--- START ---

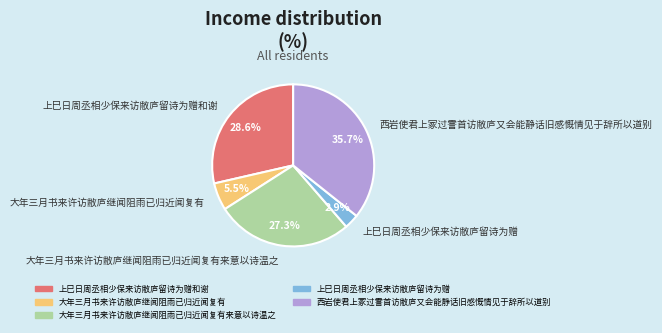

To the nearest percent, what portion does 上巳日周丞相少保来访敝庐留诗为赠和谢 represent?

29%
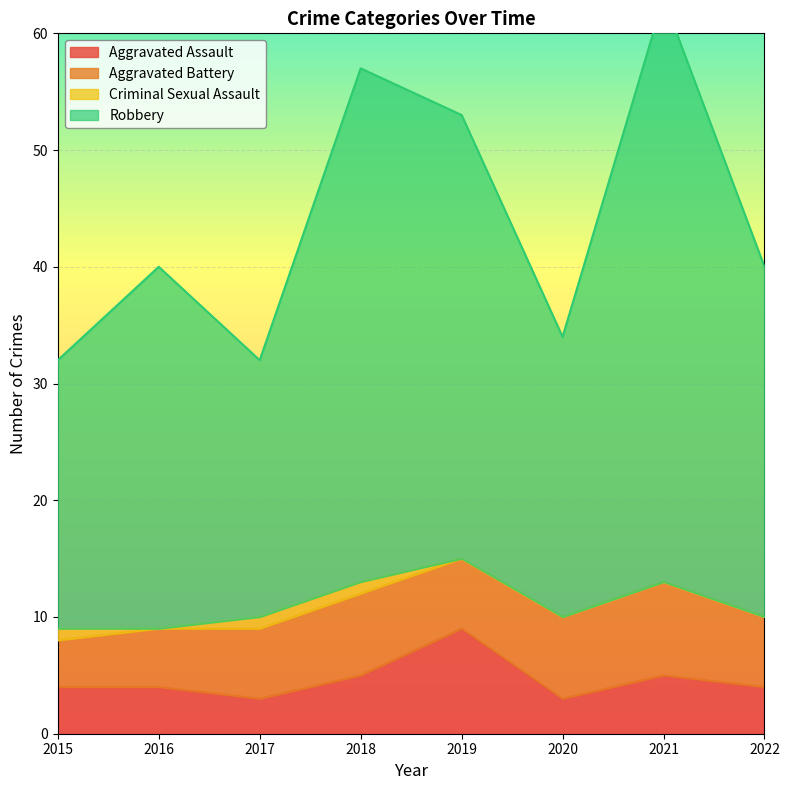

True or false: Aggravated Assault has a value of 4 at 2015.

True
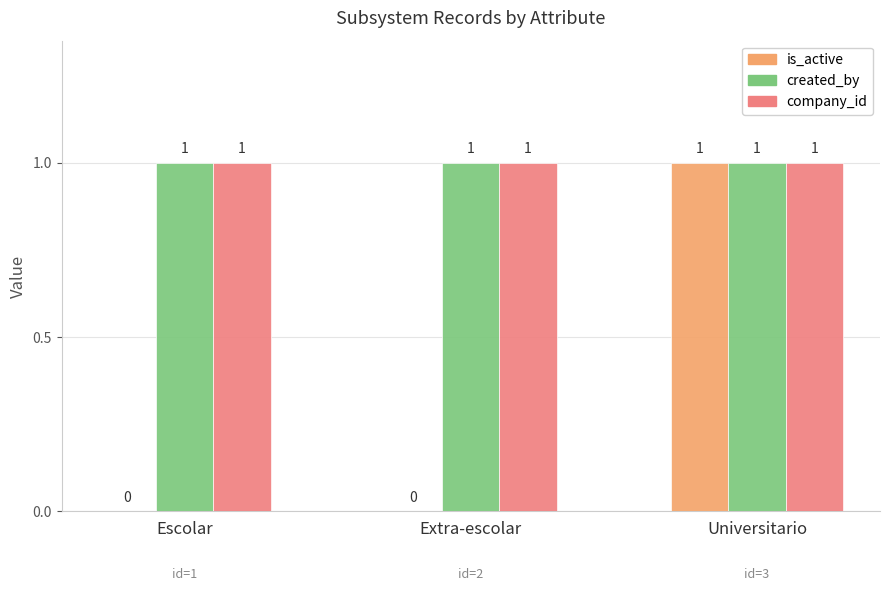

Between Escolar and Universitario, which series saw the biggest shift?

is_active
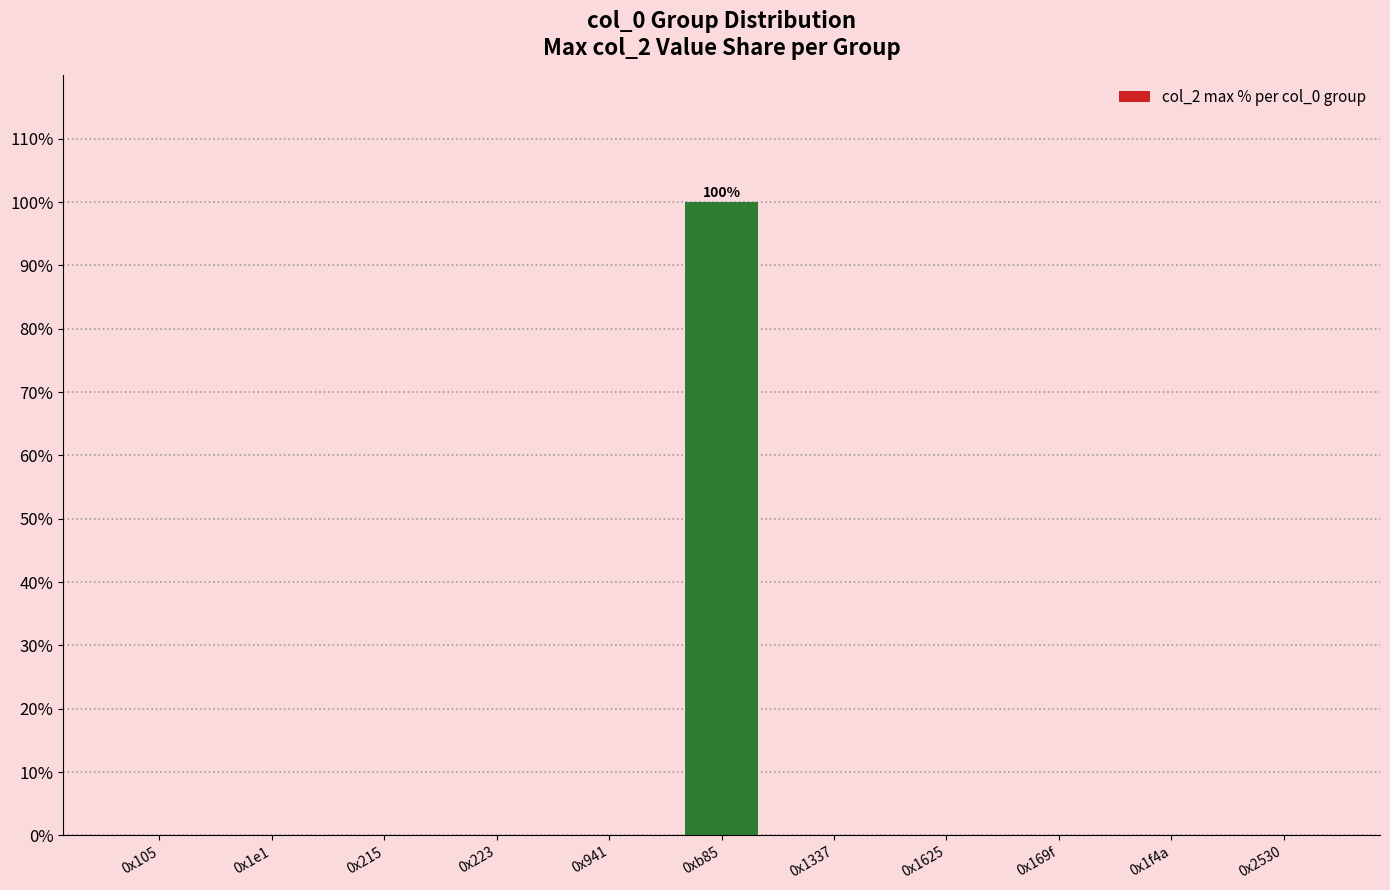

What is the sum of all values?

100.0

--- END ---

» Goal of the exercise
Set down the text of every entry above exactly as it appears, and leave the pictures out.

» Solution to this problem
To the nearest percent, what portion does 上巳日周丞相少保来访敝庐留诗为赠和谢 represent?

29%

True or false: Aggravated Assault has a value of 4 at 2015.

True

Between Escolar and Universitario, which series saw the biggest shift?

is_active

What is the sum of all values?

100.0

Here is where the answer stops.